Task to complete>
Tell how many lines in the data below hold the string "Schwarzhofen"; give nothing but the number.

Data for this exercise>

^^^^^^^^^^^^^^^^

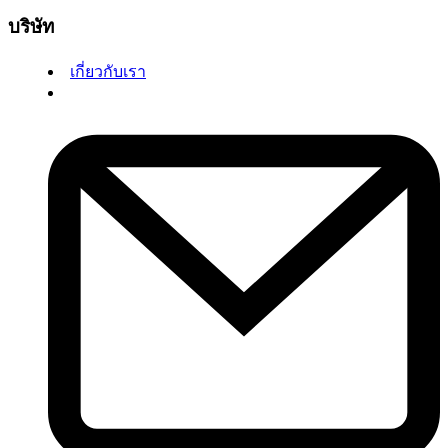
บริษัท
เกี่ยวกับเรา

^^^^^^^^^^^^^^^^

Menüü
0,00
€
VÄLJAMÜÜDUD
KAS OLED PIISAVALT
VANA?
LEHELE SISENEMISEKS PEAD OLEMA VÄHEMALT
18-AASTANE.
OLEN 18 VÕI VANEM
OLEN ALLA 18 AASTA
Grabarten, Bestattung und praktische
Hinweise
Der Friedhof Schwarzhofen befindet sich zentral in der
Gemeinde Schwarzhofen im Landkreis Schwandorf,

^^^^^^^^^^^^^^^^

Result of the exercise>
2